Robinson is facilitating a split within the Episcopal by thumbing his nose at basic Christian morality through his homosexual behavior which will no doubt lead to the eventual disintegration of the Episcopal Church in America.

Robinson issued a statement expressing his “great honor to be there representing the Episcopal Church, the people of New Hampshire, and all of us in the gay, lesbian, bisexual and transgender community.” Here he's rubbing the noses of people of New Hampshire and the Episcopal Church who don't agree with his views or behavior in the dirt by saying he represents them.

And of course he took at a shot at religious conservatives and orthodox believers who value the Christian heritage our nation and culture when he told the New York Times that “he had been reading inaugural prayers through history and was ‘horrified’ at how ‘specifically and aggressively Christian they were.’”
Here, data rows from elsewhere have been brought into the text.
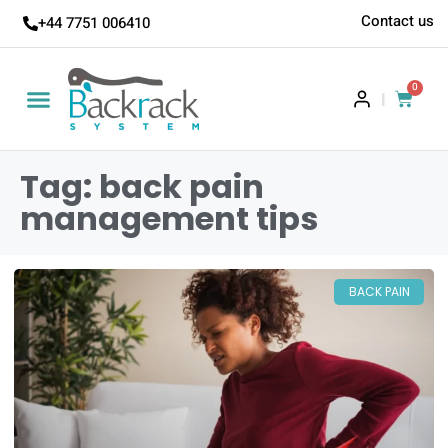
Contact us
+44 7751 006410
0
|
Tag: back pain
management tips
BACK PAIN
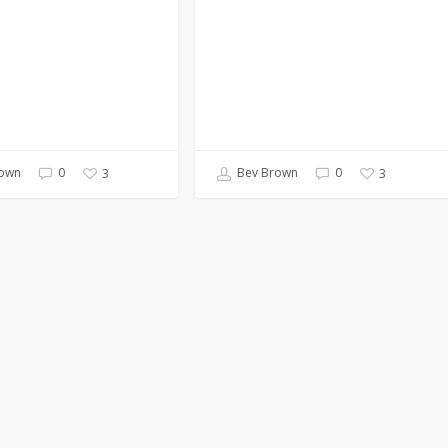
own
0
Bev Brown
0
3
3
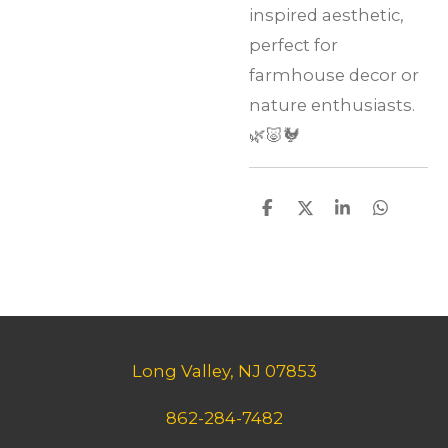
inspired aesthetic,
perfect for
farmhouse decor or
nature enthusiasts.
🌿🐷🐓
S
S
S
S
h
h
h
h
a
a
a
a
r
r
r
r
e
e
e
e
Long Valley, NJ 07853
862-284-7482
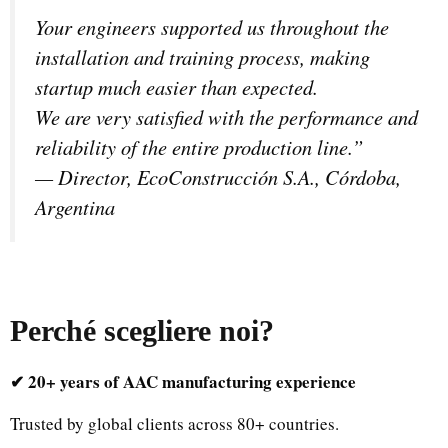
Your engineers supported us throughout the
installation and training process, making
startup much easier than expected.
We are very satisfied with the performance and
reliability of the entire production line.”
—
Director, EcoConstrucción S.A., Córdoba,
Argentina
Perché scegliere noi
?
✔ 20+ years of AAC manufacturing experience
Trusted by global clients across 80+ countries.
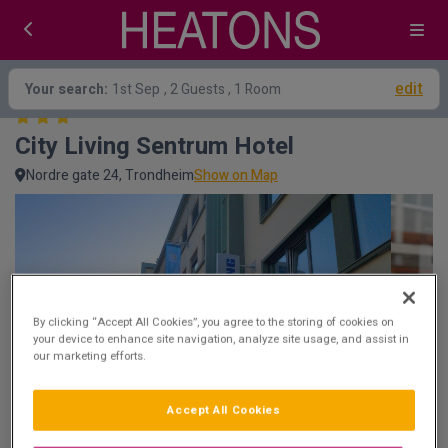
edit
Your search:
1st Sep
, 2 Guests , 1 Room
City Living Sentrum Hotel
Nordre gate 24, Trondheim
Show on Map
By clicking “Accept All Cookies”, you agree to the storing of cookies on
your device to enhance site navigation, analyze site usage, and assist in
our marketing efforts.
Accept All Cookies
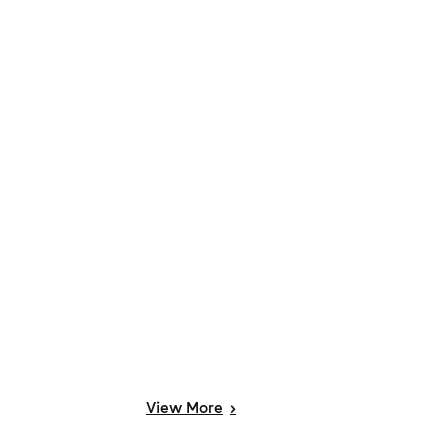
View
More
>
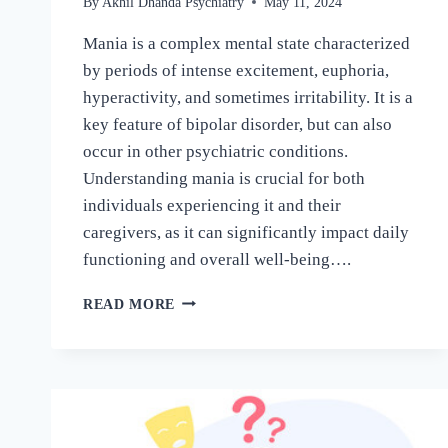
By
Akhil Dhanda Psychiatry
May 11, 2024
Mania is a complex mental state characterized
by periods of intense excitement, euphoria,
hyperactivity, and sometimes irritability. It is a
key feature of bipolar disorder, but can also
occur in other psychiatric conditions.
Understanding mania is crucial for both
individuals experiencing it and their
caregivers, as it can significantly impact daily
functioning and overall well-being….
READ MORE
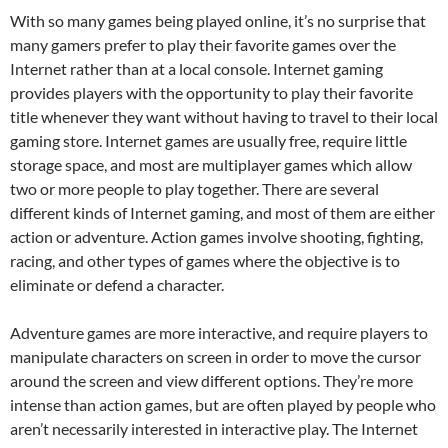
With so many games being played online, it’s no surprise that
many gamers prefer to play their favorite games over the
Internet rather than at a local console. Internet gaming
provides players with the opportunity to play their favorite
title whenever they want without having to travel to their local
gaming store. Internet games are usually free, require little
storage space, and most are multiplayer games which allow
two or more people to play together. There are several
different kinds of Internet gaming, and most of them are either
action or adventure. Action games involve shooting, fighting,
racing, and other types of games where the objective is to
eliminate or defend a character.
Adventure games are more interactive, and require players to
manipulate characters on screen in order to move the cursor
around the screen and view different options. They’re more
intense than action games, but are often played by people who
aren’t necessarily interested in interactive play. The Internet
Bishop Robinson said, “I am very clear that this will not be a Christian prayer, and I won’t be quoting Scripture or anything like that. The texts that I hold as sacred are not sacred texts for all Americans, and I want all people to feel that this is their prayer.”

Obama, I suspect, wants to be the president of all Americans and he recognizes that America doesn't reflect the leftist values of portions of his political constituency. For daring to stray too far from liberal "orthodoxy" even symbolically he's getting hammered from the left.

As Pat Buchanan observed around Election Day, Barack Obama will end up at war with significant portions of his own party or the American people. His attempts to walk that fine line before he's even inaugurated is increasingly difficult.